▶ _What the task requires_: The required answer is a copy of each line in the entries below that includes "Visitor".

-- Source material follows --

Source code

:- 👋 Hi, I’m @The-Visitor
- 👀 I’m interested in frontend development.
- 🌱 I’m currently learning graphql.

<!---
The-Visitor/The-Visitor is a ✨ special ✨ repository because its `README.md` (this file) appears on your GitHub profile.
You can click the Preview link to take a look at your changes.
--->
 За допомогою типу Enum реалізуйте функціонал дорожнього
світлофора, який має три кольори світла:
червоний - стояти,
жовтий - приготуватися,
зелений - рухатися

-- Source material concluded --

▶ _Answer section_:
:- 👋 Hi, I’m @The-Visitor
The-Visitor/The-Visitor is a ✨ special ✨ repository because its `README.md` (this file) appears on your GitHub profile.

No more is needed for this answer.